For more than three years Joachim resisted Brahms’ attempts at reconciliation. He continued to play Brahms’ music but would have nothing to do with him personally. In the summer of 1887, Brahms tried to bridge the chasm by offering Joachim another concerto—not a solo violin concerto this time, but instead this double concerto, with a cellist serving as a buffer between the violinist and composer. He wrote to Joachim that the most important thing to him, more important than the concerto itself, was that Joachim should respond warmly to the piece, but that if he was not inclined to accept this offering he needed only jot the words “I decline” on a postcard and send it to Brahms. Joachim could resist no further and soon he was swept up in the familiar process of weighing and testing a Brahms masterpiecein- progress, sharing his opinion on technical questions. Thus was rebuilt a friendship that would henceforth be at least cordial, even if it could never achieve the sort of artistic intimacy of its first 30 years.

INTERMISSION

Symphony No. 4 in C minor, Tragic, D. 417 (1816)

(28 minutes)

FRANZ SCHUBERT (1797-1828)

Symphony No. 4 in C minor, Tragic, D. 417
     Adagio molto—Allegro vivace
     Andante
     Menuetto: Allegro vivace—Trio
     Allegro

Franz Schubert celebrated his 19th birthday shortly before he embarked on his Fourth Symphony. He had begun to hit his stride as a composer, but composing was not yet his profession, strictly speaking; he unhappily endured his working hours as “sixth assistant teacher” in his father’s school in Vienna, where his responsibilities focused on educating and disciplining the youngest pupils. He disliked the teaching profession and in autumn 1816 he left it in favor of a financially perilous existence as a freelance composer.

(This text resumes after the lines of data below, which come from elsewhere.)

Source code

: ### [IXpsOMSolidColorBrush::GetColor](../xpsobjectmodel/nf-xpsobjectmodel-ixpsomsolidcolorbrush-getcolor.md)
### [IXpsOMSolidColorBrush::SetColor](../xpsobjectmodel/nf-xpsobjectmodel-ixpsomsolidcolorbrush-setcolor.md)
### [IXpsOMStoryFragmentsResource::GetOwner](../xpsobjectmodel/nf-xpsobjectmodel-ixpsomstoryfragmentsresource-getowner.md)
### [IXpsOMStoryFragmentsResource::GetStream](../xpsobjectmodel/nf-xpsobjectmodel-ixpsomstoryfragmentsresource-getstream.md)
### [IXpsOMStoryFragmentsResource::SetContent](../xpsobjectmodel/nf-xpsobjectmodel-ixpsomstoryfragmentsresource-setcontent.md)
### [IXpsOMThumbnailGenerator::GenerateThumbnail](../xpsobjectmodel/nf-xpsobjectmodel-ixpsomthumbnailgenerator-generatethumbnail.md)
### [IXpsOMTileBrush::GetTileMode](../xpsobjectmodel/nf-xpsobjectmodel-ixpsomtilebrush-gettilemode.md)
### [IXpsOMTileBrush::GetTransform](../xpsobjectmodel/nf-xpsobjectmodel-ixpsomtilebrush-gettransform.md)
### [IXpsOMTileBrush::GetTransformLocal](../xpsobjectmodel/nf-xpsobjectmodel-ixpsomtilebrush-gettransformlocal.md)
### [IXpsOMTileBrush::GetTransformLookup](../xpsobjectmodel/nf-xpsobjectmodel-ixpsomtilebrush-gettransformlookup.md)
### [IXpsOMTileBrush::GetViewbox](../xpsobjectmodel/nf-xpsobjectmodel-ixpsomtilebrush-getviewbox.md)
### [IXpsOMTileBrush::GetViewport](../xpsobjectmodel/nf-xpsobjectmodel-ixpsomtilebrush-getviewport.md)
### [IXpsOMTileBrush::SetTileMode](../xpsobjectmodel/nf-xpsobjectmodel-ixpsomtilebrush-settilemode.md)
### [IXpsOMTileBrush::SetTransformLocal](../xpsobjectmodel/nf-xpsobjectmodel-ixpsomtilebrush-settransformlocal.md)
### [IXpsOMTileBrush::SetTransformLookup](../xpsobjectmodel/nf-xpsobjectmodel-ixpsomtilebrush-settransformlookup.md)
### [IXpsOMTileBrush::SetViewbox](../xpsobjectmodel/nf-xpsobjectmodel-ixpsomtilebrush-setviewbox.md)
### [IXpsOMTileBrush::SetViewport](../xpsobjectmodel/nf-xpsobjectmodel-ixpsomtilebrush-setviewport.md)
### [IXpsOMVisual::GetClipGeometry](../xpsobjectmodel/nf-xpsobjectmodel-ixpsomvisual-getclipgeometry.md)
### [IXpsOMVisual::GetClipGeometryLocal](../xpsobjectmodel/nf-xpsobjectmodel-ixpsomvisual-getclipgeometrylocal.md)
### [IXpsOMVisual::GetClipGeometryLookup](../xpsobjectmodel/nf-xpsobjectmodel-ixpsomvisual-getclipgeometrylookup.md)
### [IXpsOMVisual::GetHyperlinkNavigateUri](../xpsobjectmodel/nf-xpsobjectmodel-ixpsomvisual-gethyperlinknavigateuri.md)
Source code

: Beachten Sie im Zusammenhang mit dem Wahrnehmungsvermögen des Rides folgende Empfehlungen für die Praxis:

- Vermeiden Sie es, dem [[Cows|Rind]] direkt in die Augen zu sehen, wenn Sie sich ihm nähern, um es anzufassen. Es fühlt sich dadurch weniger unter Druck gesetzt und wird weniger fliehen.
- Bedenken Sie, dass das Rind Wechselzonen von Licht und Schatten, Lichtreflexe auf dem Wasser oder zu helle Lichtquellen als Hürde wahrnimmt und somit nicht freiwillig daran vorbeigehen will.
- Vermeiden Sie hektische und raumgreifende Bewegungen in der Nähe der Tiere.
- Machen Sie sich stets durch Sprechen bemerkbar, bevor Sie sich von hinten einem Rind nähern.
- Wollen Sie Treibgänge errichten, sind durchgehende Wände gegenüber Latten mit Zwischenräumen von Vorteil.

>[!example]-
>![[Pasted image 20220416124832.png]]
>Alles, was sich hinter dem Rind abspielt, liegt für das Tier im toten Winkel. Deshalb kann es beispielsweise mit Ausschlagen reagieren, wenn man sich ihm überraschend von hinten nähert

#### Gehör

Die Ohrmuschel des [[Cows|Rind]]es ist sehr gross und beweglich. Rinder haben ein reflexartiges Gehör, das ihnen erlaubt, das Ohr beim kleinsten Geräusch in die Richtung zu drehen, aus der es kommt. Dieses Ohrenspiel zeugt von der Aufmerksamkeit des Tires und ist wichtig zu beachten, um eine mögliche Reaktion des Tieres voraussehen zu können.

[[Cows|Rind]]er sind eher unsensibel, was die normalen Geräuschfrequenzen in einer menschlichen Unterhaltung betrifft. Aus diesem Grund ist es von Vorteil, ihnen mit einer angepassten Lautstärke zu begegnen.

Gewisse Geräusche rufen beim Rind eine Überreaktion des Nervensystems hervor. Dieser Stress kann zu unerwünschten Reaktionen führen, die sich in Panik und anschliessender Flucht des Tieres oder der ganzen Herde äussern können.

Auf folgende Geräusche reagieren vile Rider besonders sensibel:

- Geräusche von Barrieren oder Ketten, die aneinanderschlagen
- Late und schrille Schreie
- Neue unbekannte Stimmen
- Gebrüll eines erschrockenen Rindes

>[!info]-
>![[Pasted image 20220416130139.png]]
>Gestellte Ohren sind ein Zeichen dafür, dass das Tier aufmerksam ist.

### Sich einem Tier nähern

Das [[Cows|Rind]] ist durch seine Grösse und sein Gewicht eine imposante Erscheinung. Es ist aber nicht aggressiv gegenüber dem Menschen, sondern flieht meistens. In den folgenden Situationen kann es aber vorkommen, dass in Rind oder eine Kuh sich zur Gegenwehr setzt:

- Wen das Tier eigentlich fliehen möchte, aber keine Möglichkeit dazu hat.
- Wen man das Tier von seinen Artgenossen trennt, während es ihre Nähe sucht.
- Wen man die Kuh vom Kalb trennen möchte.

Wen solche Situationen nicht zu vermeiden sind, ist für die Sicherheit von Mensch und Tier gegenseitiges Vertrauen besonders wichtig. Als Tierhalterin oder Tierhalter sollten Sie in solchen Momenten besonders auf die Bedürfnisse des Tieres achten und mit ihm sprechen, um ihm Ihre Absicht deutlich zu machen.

Many of his pieces were unveiled in at-home musicales. These had begun in about 1814 as Sunday-afternoon family string-quartet sessions at the Schubert home in which the composer’s older brothers played violins, he played viola, and his father took the cello part. Friends started sitting in, and by autumn 1815 the group had progressed from a mostly amateur assemblage to include a number of professional players. Its somewhat steady membership swelled to include seven first violins, six second violins, three violas, three cellos, and two double basses, plus whatever wind instruments could be brought in, and as the group expanded it moved from the Schuberts’ living room to larger venues. The ensemble stayed together for about three years, eventually performing for themselves and a small audience at the apartment of the concertmaster, Otto Hatwig, a Bohemian-born violinist in the Burg Theatre orchestra and a composer of modest talent. The ensemble was accomplished enough to tackle the more difficult symphonies of Haydn and Mozart, and it gave Schubert almost all the opportunities he would ever have to hear his symphonic music played by an actual orchestra. We know for sure that three of his symphonies received their first performances from this group, which possibly may have served as midwife for his first six.

Schubert was drawing inspiration from Haydn and Mozart—perhaps a bit from Beethoven’s stormy C-minor compositions, too—when he wrote his C-minor Symphony, and specifically from their works in the Sturm und Drang tradition. He cited Mozart’s Symphony No. 40, a pinnacle of that style, as one of his favorite pieces, and we may hear echoes of that work’s emotional terrain in this symphony, which strikes a far more personal tone than Schubert’s three prior efforts. The nicknames attached to symphonies are usually appended after-the-fact by persons other than the composer. Schubert’s Symphony No. 4 is an exception; the sobriquet Tragic was his own. It stands on the first page of the manuscript, inscribed in his hand, although scholars believe that he added it to the autograph score at some later date. The piece hardly seems what most people would consider tragic: no Tchaikovsky’s Pathétique here.